Exercise: Can you set out the lines below as a JSON list of strings, one string per line, with blank lines dropped and the pictures left out?

## Start Input

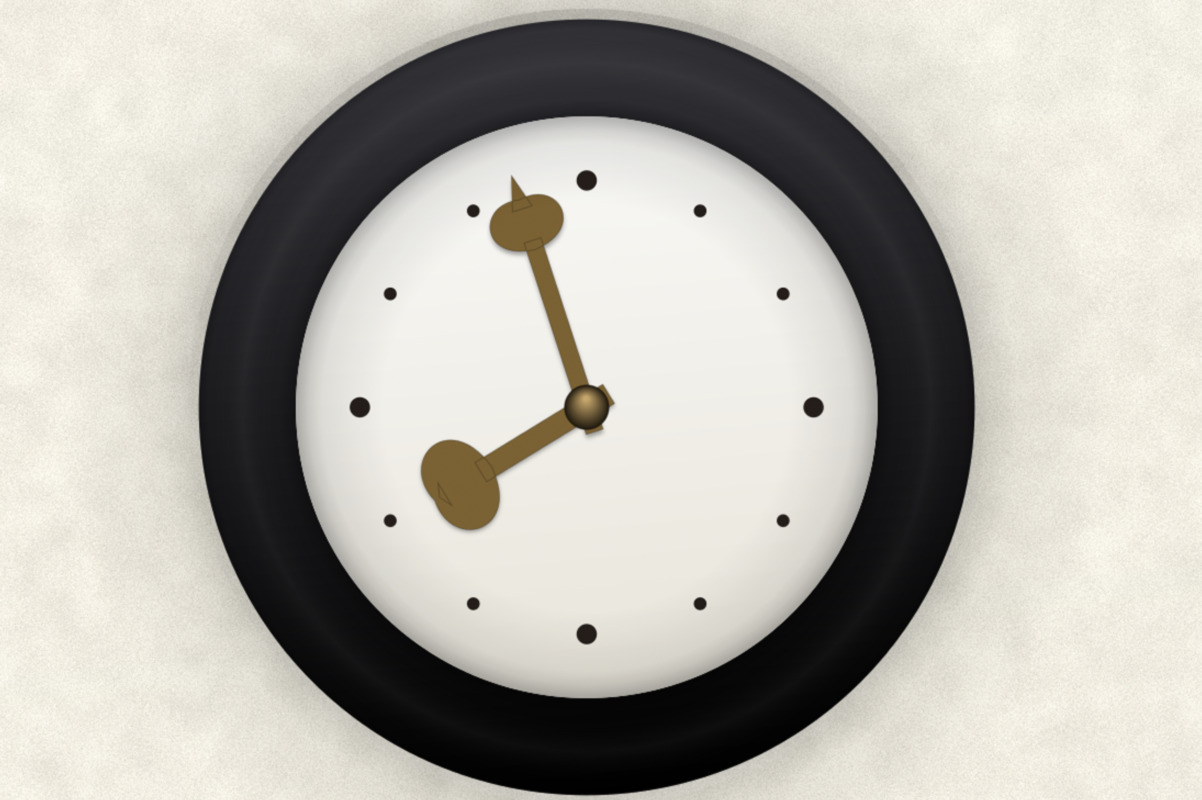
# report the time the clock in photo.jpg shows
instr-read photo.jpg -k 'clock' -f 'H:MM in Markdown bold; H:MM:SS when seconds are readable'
**7:57**
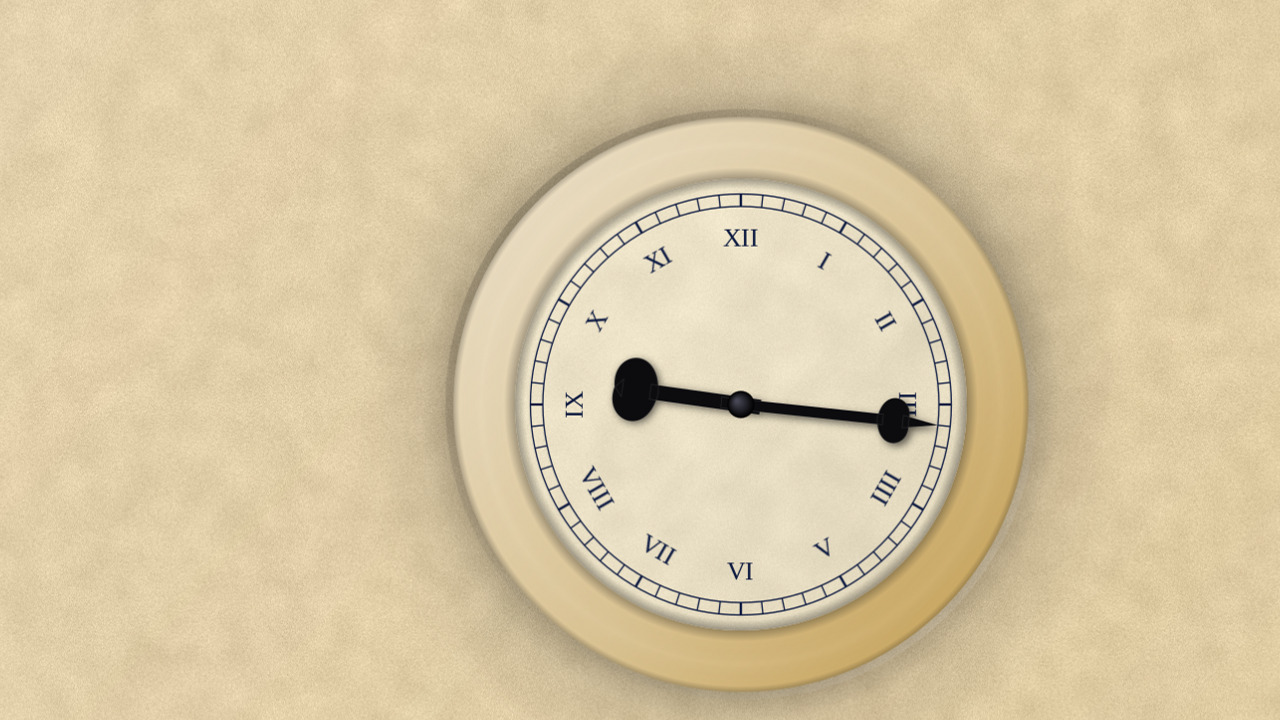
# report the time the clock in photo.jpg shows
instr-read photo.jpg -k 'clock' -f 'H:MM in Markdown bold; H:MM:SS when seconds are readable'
**9:16**
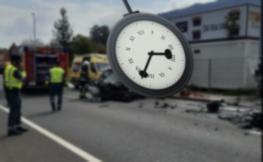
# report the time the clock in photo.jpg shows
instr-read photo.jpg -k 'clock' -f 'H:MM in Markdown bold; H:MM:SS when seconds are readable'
**3:38**
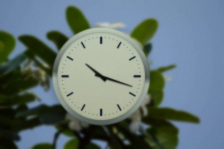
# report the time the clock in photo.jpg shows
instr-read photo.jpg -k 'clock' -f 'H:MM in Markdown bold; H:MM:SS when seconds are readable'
**10:18**
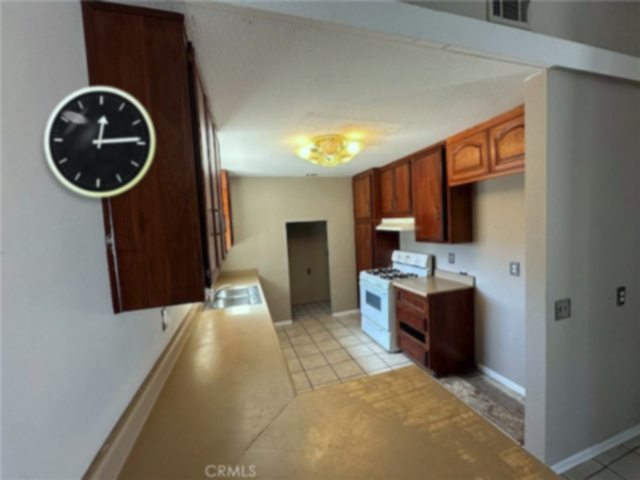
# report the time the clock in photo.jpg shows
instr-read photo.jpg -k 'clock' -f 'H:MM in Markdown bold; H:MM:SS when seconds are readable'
**12:14**
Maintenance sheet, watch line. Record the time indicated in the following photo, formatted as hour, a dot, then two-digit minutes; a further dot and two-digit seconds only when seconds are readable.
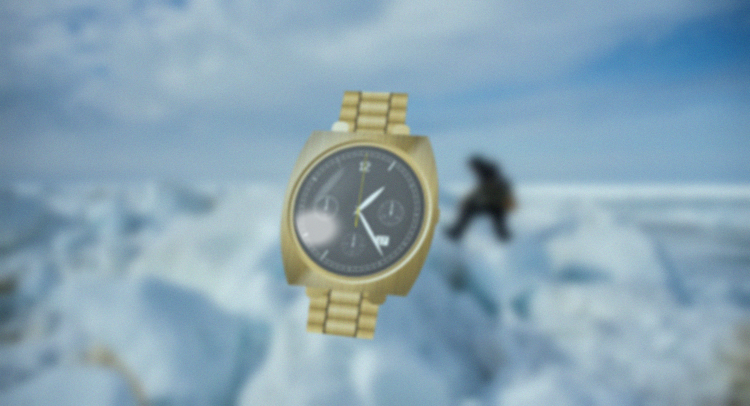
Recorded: 1.24
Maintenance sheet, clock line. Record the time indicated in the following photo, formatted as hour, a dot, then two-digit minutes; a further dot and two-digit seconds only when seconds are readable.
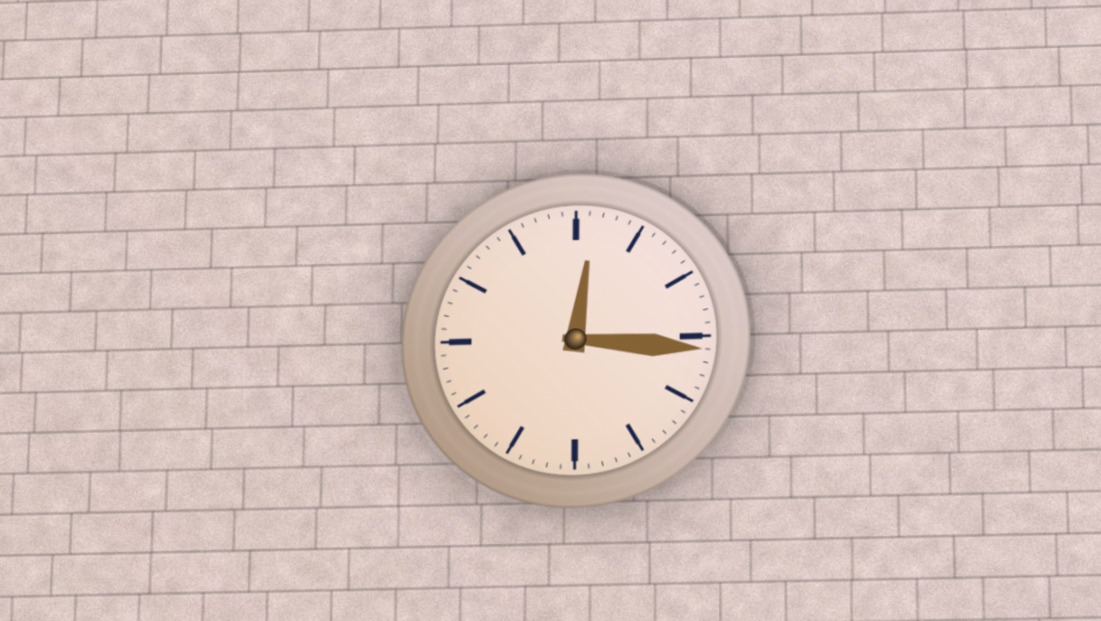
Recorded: 12.16
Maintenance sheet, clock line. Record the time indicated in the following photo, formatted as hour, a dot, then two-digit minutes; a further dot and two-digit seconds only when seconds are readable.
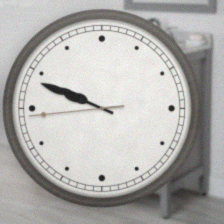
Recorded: 9.48.44
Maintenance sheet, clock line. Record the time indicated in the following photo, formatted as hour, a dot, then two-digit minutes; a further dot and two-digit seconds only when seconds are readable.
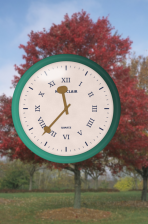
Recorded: 11.37
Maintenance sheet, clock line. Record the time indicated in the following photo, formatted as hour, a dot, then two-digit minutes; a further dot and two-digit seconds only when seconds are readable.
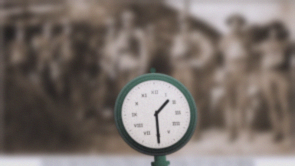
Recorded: 1.30
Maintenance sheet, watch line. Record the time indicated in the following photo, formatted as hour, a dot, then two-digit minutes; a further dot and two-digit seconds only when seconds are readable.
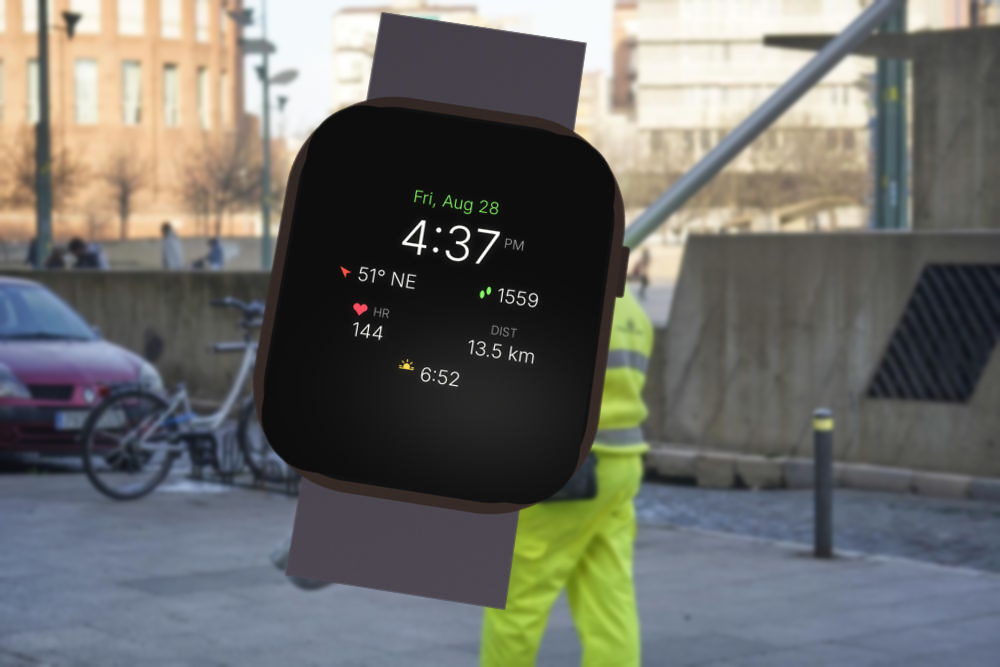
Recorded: 4.37
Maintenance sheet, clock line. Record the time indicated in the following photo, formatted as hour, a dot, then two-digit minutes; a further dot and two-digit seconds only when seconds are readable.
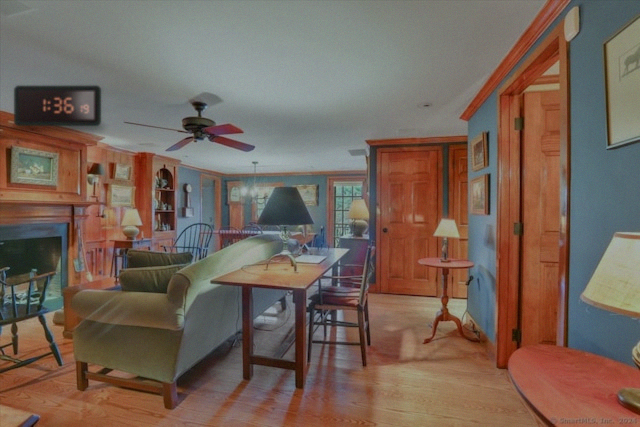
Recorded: 1.36
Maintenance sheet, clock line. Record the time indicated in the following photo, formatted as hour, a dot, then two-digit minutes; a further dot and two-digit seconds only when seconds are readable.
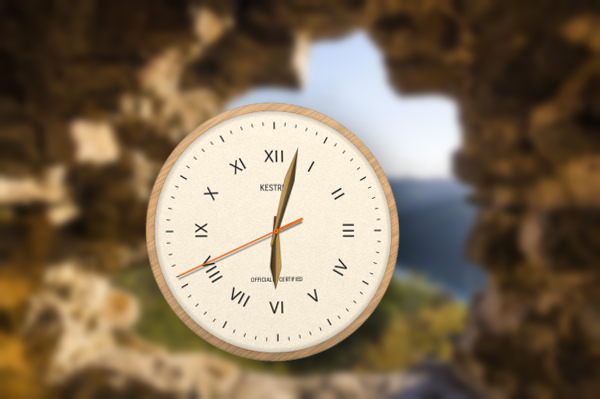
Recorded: 6.02.41
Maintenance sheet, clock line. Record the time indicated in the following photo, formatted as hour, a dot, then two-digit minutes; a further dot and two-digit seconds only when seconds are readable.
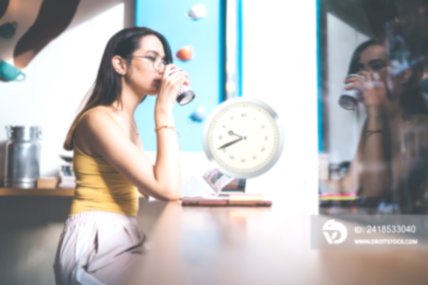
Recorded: 9.41
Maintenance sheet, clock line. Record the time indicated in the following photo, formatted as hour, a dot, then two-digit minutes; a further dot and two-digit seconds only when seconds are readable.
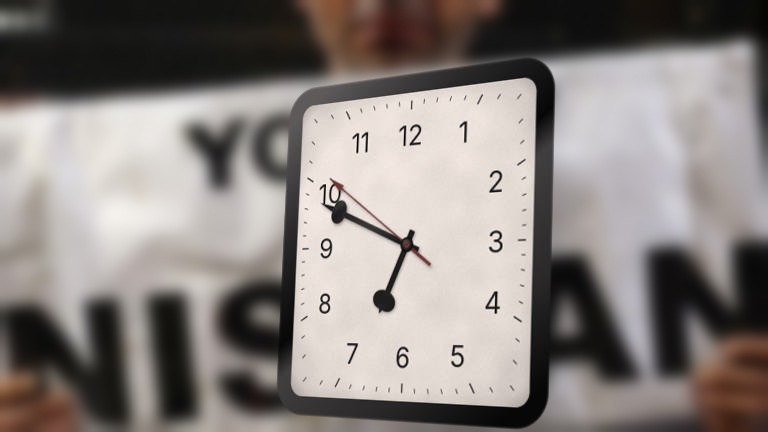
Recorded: 6.48.51
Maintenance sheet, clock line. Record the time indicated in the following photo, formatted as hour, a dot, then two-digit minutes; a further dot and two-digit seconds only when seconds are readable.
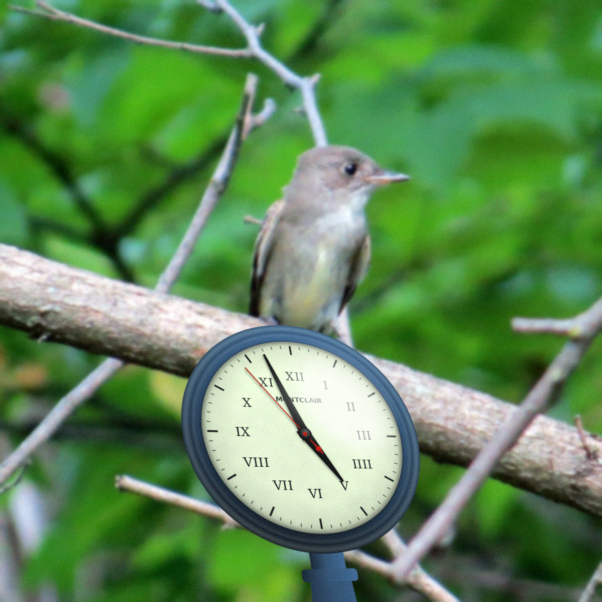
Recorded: 4.56.54
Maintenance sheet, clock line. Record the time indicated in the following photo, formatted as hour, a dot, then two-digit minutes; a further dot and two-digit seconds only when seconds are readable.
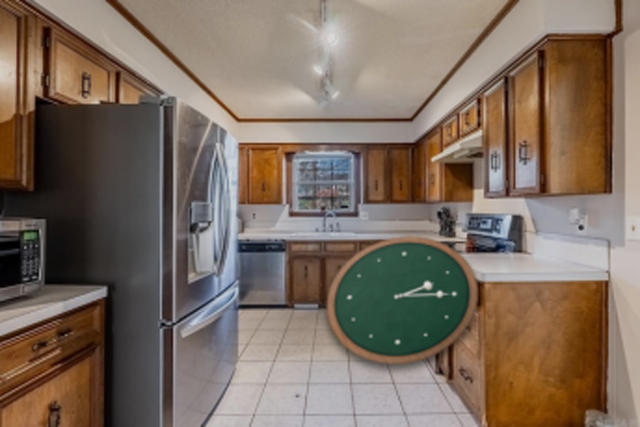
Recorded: 2.15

## End Input

Final result:
[
  "# report the time the clock in photo.jpg shows",
  "instr-read photo.jpg -k 'clock' -f 'H:MM in Markdown bold; H:MM:SS when seconds are readable'",
  "**7:57**",
  "# report the time the clock in photo.jpg shows",
  "instr-read photo.jpg -k 'clock' -f 'H:MM in Markdown bold; H:MM:SS when seconds are readable'",
  "**9:16**",
  "# report the time the clock in photo.jpg shows",
  "instr-read photo.jpg -k 'clock' -f 'H:MM in Markdown bold; H:MM:SS when seconds are readable'",
  "**3:38**",
  "# report the time the clock in photo.jpg shows",
  "instr-read photo.jpg -k 'clock' -f 'H:MM in Markdown bold; H:MM:SS when seconds are readable'",
  "**10:18**",
  "# report the time the clock in photo.jpg shows",
  "instr-read photo.jpg -k 'clock' -f 'H:MM in Markdown bold; H:MM:SS when seconds are readable'",
  "**12:14**",
  "Maintenance sheet, watch line. Record the time indicated in the following photo, formatted as hour, a dot, then two-digit minutes; a further dot and two-digit seconds only when seconds are readable.",
  "Recorded: 1.24",
  "Maintenance sheet, clock line. Record the time indicated in the following photo, formatted as hour, a dot, then two-digit minutes; a further dot and two-digit seconds only when seconds are readable.",
  "Recorded: 12.16",
  "Maintenance sheet, clock line. Record the time indicated in the following photo, formatted as hour, a dot, then two-digit minutes; a further dot and two-digit seconds only when seconds are readable.",
  "Recorded: 9.48.44",
  "Maintenance sheet, clock line. Record the time indicated in the following photo, formatted as hour, a dot, then two-digit minutes; a further dot and two-digit seconds only when seconds are readable.",
  "Recorded: 11.37",
  "Maintenance sheet, clock line. Record the time indicated in the following photo, formatted as hour, a dot, then two-digit minutes; a further dot and two-digit seconds only when seconds are readable.",
  "Recorded: 1.30",
  "Maintenance sheet, watch line. Record the time indicated in the following photo, formatted as hour, a dot, then two-digit minutes; a further dot and two-digit seconds only when seconds are readable.",
  "Recorded: 4.37",
  "Maintenance sheet, clock line. Record the time indicated in the following photo, formatted as hour, a dot, then two-digit minutes; a further dot and two-digit seconds only when seconds are readable.",
  "Recorded: 1.36",
  "Maintenance sheet, clock line. Record the time indicated in the following photo, formatted as hour, a dot, then two-digit minutes; a further dot and two-digit seconds only when seconds are readable.",
  "Recorded: 6.02.41",
  "Maintenance sheet, clock line. Record the time indicated in the following photo, formatted as hour, a dot, then two-digit minutes; a further dot and two-digit seconds only when seconds are readable.",
  "Recorded: 9.41",
  "Maintenance sheet, clock line. Record the time indicated in the following photo, formatted as hour, a dot, then two-digit minutes; a further dot and two-digit seconds only when seconds are readable.",
  "Recorded: 6.48.51",
  "Maintenance sheet, clock line. Record the time indicated in the following photo, formatted as hour, a dot, then two-digit minutes; a further dot and two-digit seconds only when seconds are readable.",
  "Recorded: 4.56.54",
  "Maintenance sheet, clock line. Record the time indicated in the following photo, formatted as hour, a dot, then two-digit minutes; a further dot and two-digit seconds only when seconds are readable.",
  "Recorded: 2.15"
]